**What you have to do:** Repeat the entries below exactly, missing none.

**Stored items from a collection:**

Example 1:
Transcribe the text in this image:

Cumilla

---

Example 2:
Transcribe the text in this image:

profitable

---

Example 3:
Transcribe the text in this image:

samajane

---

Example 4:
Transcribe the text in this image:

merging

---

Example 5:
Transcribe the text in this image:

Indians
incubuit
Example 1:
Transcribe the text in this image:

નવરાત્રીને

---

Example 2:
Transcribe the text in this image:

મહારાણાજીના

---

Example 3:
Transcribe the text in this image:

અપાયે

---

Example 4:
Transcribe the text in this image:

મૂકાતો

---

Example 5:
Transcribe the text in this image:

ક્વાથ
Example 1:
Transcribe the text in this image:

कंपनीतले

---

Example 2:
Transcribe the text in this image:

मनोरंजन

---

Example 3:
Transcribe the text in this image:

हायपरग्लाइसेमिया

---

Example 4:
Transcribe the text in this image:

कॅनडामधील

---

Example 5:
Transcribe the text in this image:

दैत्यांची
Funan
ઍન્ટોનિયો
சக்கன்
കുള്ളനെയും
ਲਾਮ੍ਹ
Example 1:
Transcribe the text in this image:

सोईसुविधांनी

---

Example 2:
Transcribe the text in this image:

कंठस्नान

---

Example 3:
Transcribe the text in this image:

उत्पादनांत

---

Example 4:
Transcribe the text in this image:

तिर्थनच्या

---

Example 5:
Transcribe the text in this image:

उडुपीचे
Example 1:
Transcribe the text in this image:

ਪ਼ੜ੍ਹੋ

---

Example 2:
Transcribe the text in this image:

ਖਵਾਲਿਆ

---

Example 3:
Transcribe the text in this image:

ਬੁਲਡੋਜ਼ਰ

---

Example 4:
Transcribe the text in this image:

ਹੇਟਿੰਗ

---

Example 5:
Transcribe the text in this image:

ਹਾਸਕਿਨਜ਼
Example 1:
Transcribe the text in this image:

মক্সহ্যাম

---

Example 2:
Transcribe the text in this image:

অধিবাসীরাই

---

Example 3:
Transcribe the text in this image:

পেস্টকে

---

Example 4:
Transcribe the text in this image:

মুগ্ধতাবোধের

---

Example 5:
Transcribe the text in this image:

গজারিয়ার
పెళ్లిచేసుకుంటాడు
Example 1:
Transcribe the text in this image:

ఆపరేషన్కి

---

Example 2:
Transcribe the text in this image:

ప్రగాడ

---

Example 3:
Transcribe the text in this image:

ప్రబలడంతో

**Answer to the exercise:**
Example 1:
Transcribe the text in this image:

Cumilla

---

Example 2:
Transcribe the text in this image:

profitable

---

Example 3:
Transcribe the text in this image:

samajane

---

Example 4:
Transcribe the text in this image:

merging

---

Example 5:
Transcribe the text in this image:

Indians
incubuit
Example 1:
Transcribe the text in this image:

નવરાત્રીને

---

Example 2:
Transcribe the text in this image:

મહારાણાજીના

---

Example 3:
Transcribe the text in this image:

અપાયે

---

Example 4:
Transcribe the text in this image:

મૂકાતો

---

Example 5:
Transcribe the text in this image:

ક્વાથ
Example 1:
Transcribe the text in this image:

कंपनीतले

---

Example 2:
Transcribe the text in this image:

मनोरंजन

---

Example 3:
Transcribe the text in this image:

हायपरग्लाइसेमिया

---

Example 4:
Transcribe the text in this image:

कॅनडामधील

---

Example 5:
Transcribe the text in this image:

दैत्यांची
Funan
ઍન્ટોનિયો
சக்கன்
കുള്ളനെയും
ਲਾਮ੍ਹ
Example 1:
Transcribe the text in this image:

सोईसुविधांनी

---

Example 2:
Transcribe the text in this image:

कंठस्नान

---

Example 3:
Transcribe the text in this image:

उत्पादनांत

---

Example 4:
Transcribe the text in this image:

तिर्थनच्या

---

Example 5:
Transcribe the text in this image:

उडुपीचे
Example 1:
Transcribe the text in this image:

ਪ਼ੜ੍ਹੋ

---

Example 2:
Transcribe the text in this image:

ਖਵਾਲਿਆ

---

Example 3:
Transcribe the text in this image:

ਬੁਲਡੋਜ਼ਰ

---

Example 4:
Transcribe the text in this image:

ਹੇਟਿੰਗ

---

Example 5:
Transcribe the text in this image:

ਹਾਸਕਿਨਜ਼
Example 1:
Transcribe the text in this image:

মক্সহ্যাম

---

Example 2:
Transcribe the text in this image:

অধিবাসীরাই

---

Example 3:
Transcribe the text in this image:

পেস্টকে

---

Example 4:
Transcribe the text in this image:

মুগ্ধতাবোধের

---

Example 5:
Transcribe the text in this image:

গজারিয়ার
పెళ్లిచేసుకుంటాడు
Example 1:
Transcribe the text in this image:

ఆపరేషన్కి

---

Example 2:
Transcribe the text in this image:

ప్రగాడ

---

Example 3:
Transcribe the text in this image:

ప్రబలడంతో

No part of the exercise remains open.